Two ideas smooshed into one in this post.

The first is the kinda myth that Testers (QA folk) are Agents of Change within an organization. We have the power to mould the product or service into our belief structure. And this is true some of the time, and sometimes very untrue. And this isn’t necessarily bad.

The true phase begins immediately after after joining a group. You are the outsider. Once you are an insider, people have bias and opinions about you which colour their opinions of your ideas. This cross-reference is deadly to your change agency roll.

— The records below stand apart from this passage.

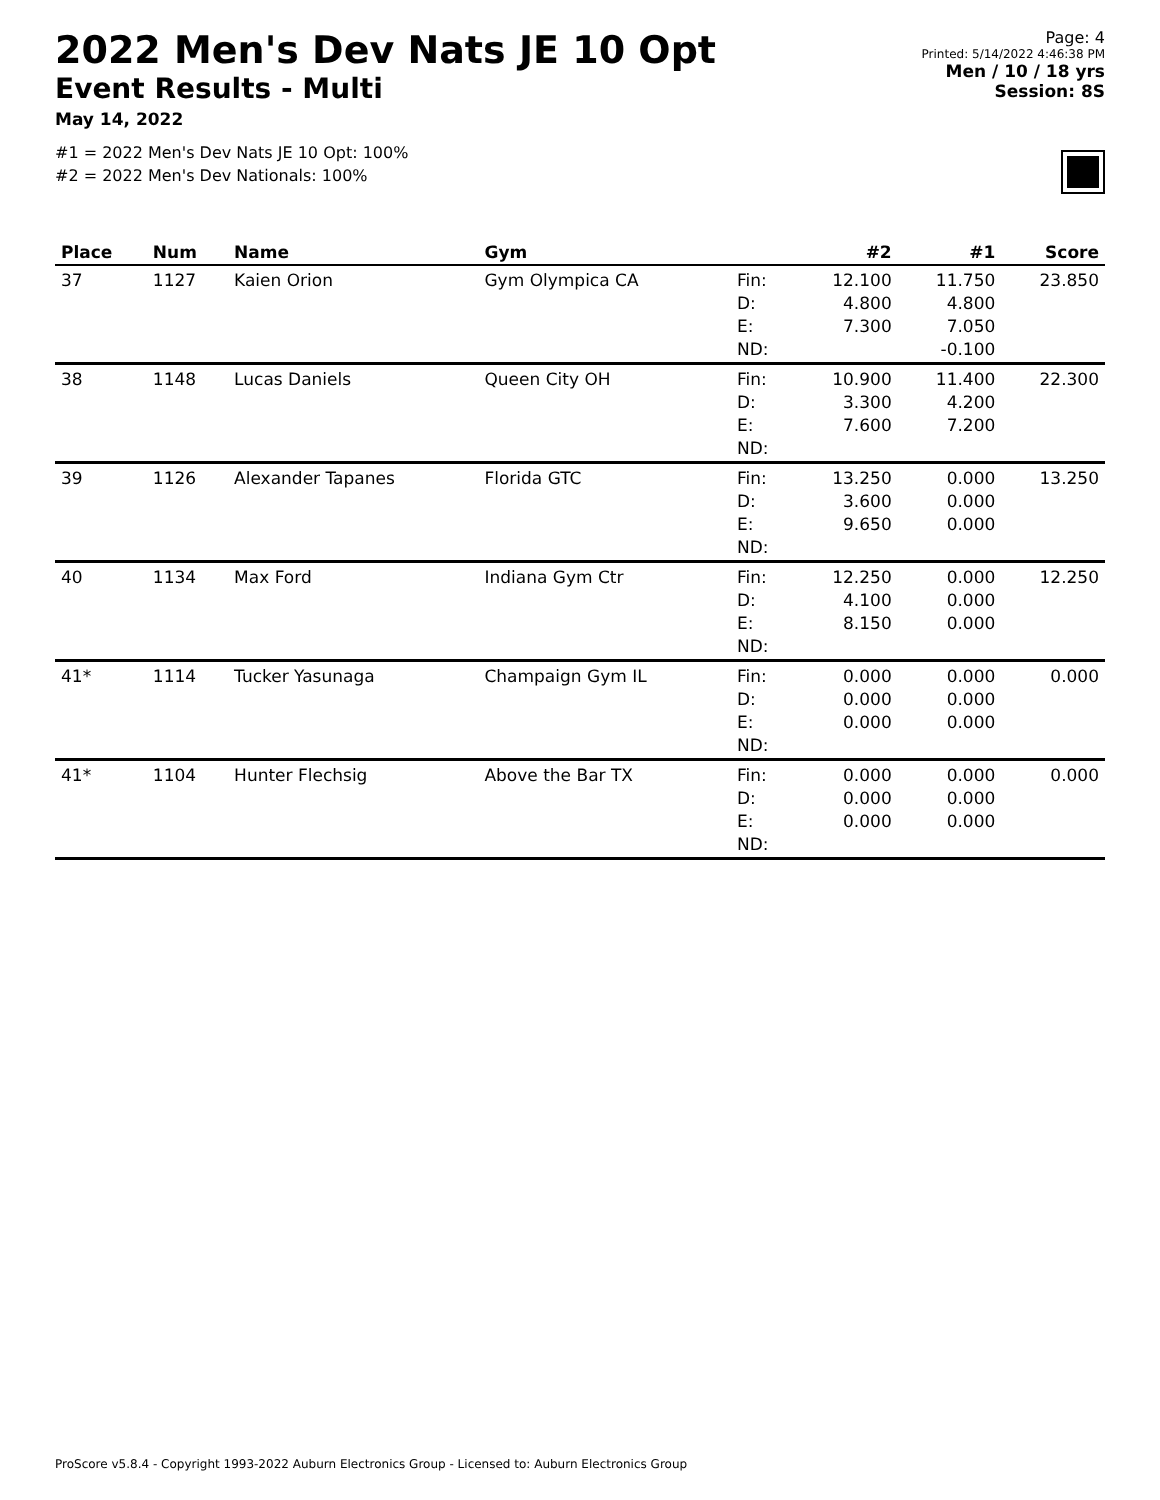2022 Men's Dev Nats JE 10 Opt
Event Results - Multi
May 14, 2022
#1 = 2022 Men's Dev Nats JE 10 Opt: 100%
#2 = 2022 Men's Dev Nationals: 100%
Page: 4
Printed: 5/14/2022 4:46:38 PM
Men / 10 / 18 yrs
Session: 8S
| Place | Num | Name | Gym | | #2 | #1 | Score |
| --- | --- | --- | --- | --- | --- | --- | --- |
| 37 | 1127 | Kaien Orion | Gym Olympica CA | Fin: | 12.100 | 11.750 | 23.850 |
| | | | | D: | 4.800 | 4.800 | |
| | | | | E: | 7.300 | 7.050 | |
| | | | | ND: | | -0.100 | |
| 38 | 1148 | Lucas Daniels | Queen City OH | Fin: | 10.900 | 11.400 | 22.300 |
| | | | | D: | 3.300 | 4.200 | |
| | | | | E: | 7.600 | 7.200 | |
| | | | | ND: | | | |
| 39 | 1126 | Alexander Tapanes | Florida GTC | Fin: | 13.250 | 0.000 | 13.250 |
| | | | | D: | 3.600 | 0.000 | |
| | | | | E: | 9.650 | 0.000 | |
| | | | | ND: | | | |
| 40 | 1134 | Max Ford | Indiana Gym Ctr | Fin: | 12.250 | 0.000 | 12.250 |
| | | | | D: | 4.100 | 0.000 | |
| | | | | E: | 8.150 | 0.000 | |
| | | | | ND: | | | |
| 41* | 1114 | Tucker Yasunaga | Champaign Gym IL | Fin: | 0.000 | 0.000 | 0.000 |
| | | | | D: | 0.000 | 0.000 | |
| | | | | E: | 0.000 | 0.000 | |
| | | | | ND: | | | |
| 41* | 1104 | Hunter Flechsig | Above the Bar TX | Fin: | 0.000 | 0.000 | 0.000 |
| | | | | D: | 0.000 | 0.000 | |
| | | | | E: | 0.000 | 0.000 | |
| | | | | ND: | | | |
ProScore v5.8.4 - Copyright 1993-2022 Auburn Electronics Group - Licensed to: Auburn Electronics Group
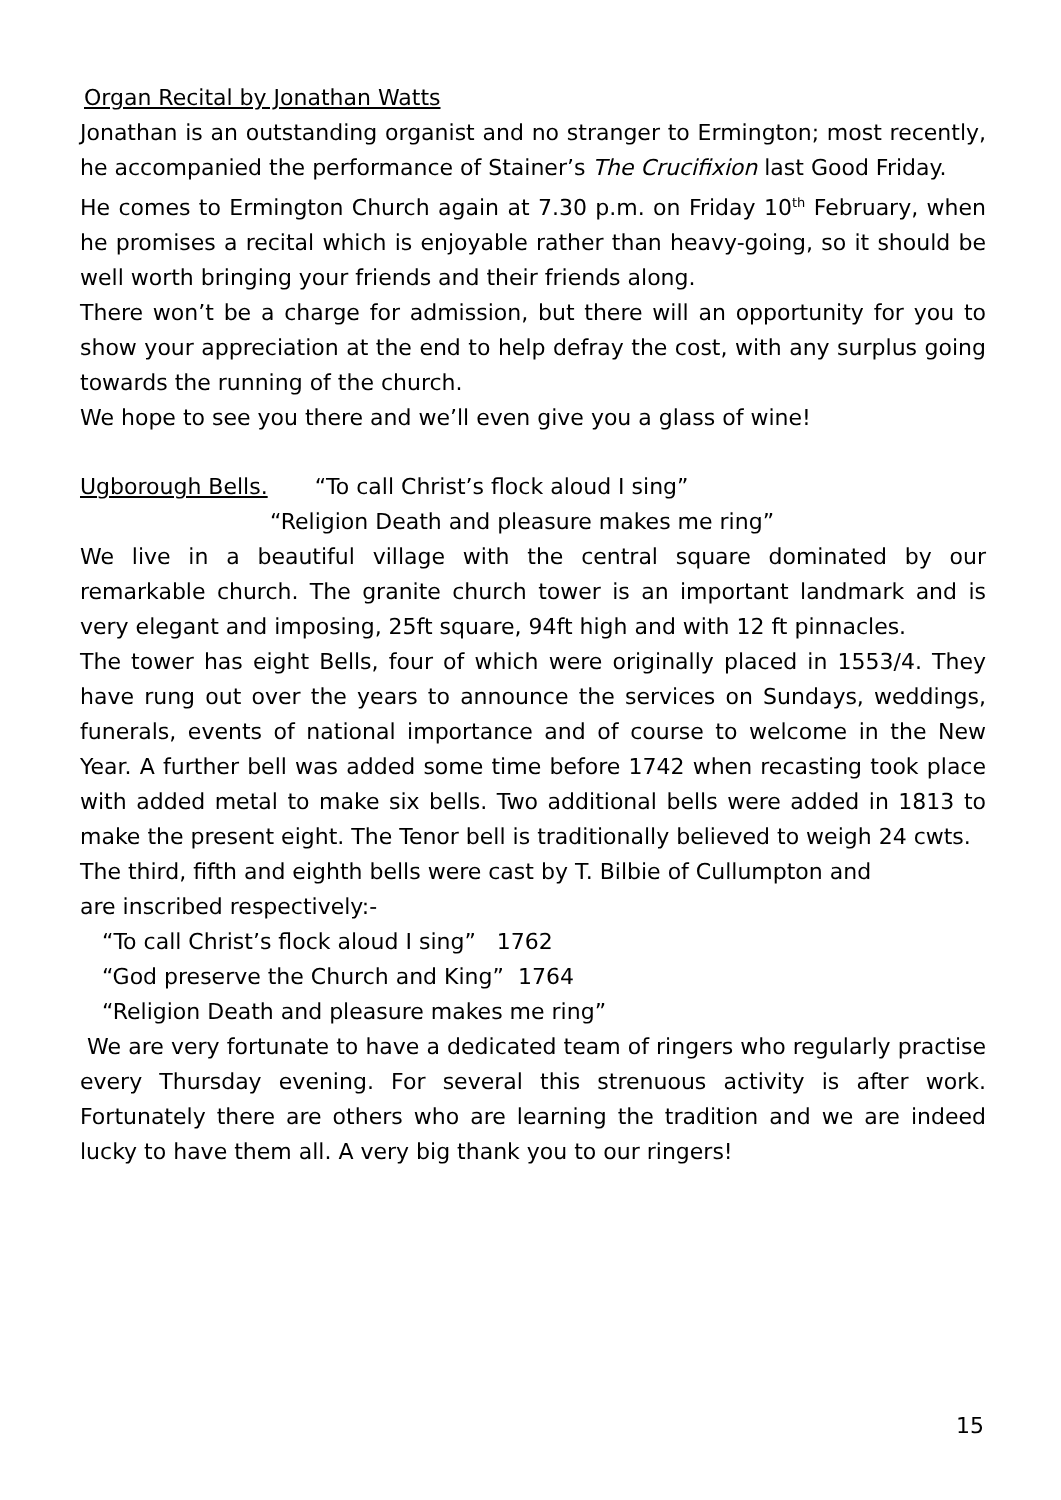Organ Recital by Jonathan Watts
Jonathan is an outstanding organist and no stranger to Ermington; most recently, he accompanied the performance of Stainer’s The Crucifixion last Good Friday.
He comes to Ermington Church again at 7.30 p.m. on Friday 10<sup>th</sup> February, when he promises a recital which is enjoyable rather than heavy-going, so it should be well worth bringing your friends and their friends along.
There won’t be a charge for admission, but there will an opportunity for you to show your appreciation at the end to help defray the cost, with any surplus going towards the running of the church.
We hope to see you there and we’ll even give you a glass of wine!
Ugborough Bells. “To call Christ’s flock aloud I sing”
“Religion Death and pleasure makes me ring”
We live in a beautiful village with the central square dominated by our remarkable church. The granite church tower is an important landmark and is very elegant and imposing, 25ft square, 94ft high and with 12 ft pinnacles.
The tower has eight Bells, four of which were originally placed in 1553/4. They have rung out over the years to announce the services on Sundays, weddings, funerals, events of national importance and of course to welcome in the New Year. A further bell was added some time before 1742 when recasting took place with added metal to make six bells. Two additional bells were added in 1813 to make the present eight. The Tenor bell is traditionally believed to weigh 24 cwts.
The third, fifth and eighth bells were cast by T. Bilbie of Cullumpton and
are inscribed respectively:-
“To call Christ’s flock aloud I sing” 1762
“God preserve the Church and King” 1764
“Religion Death and pleasure makes me ring”
We are very fortunate to have a dedicated team of ringers who regularly practise every Thursday evening. For several this strenuous activity is after work. Fortunately there are others who are learning the tradition and we are indeed lucky to have them all. A very big thank you to our ringers!
15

How much success have you had leading a change in a different direction on a team where you are established? (And do not have organizational clout to lead the charge as Testers rarely have it.)

I remember hearing a podcast from David Linthicum where he mentioned a survey or something which showed most successful SOA projects where proceeded by a change in the CTO/CIO. The implication was that the previous holder of the title had lost the audience’s attention. No doubt they will be replaced by the next great architectural wave.

How long this period lasts is a bit of a mystery. (Gee, thanks Adam.) Sometimes it ends with an obvious bang, but other times it is subtle. If you miss the change, then you might succeed in change, but it likely will be through happenstance rather your actions. So what are some signs? Here are some that I have witnessed recently (and not necessarily directly about me)

  • Sighs during meetings when you start to speak
  • Your follies are discussed on length
  • Emails get routed to the blackhole (faster)

Can you get back your Agent of Change title once it has fizzled? I suspect so, but I suspect it might need to come with organizational clout. And once you have that clout you need to work twice as hard to maintain it as your agency half-life has decreased significantly.

One final thing.

Being an Agent of Change is fun and certainly rewarding as there is often a bug finding multiplier for fixing a busted process. But providing quality-related information to stakeholders can also be fun and rewarding too. The trick is for you, and your management, to understand which role you are supposed to be playing, which you are playing and if there is a divergence of the two.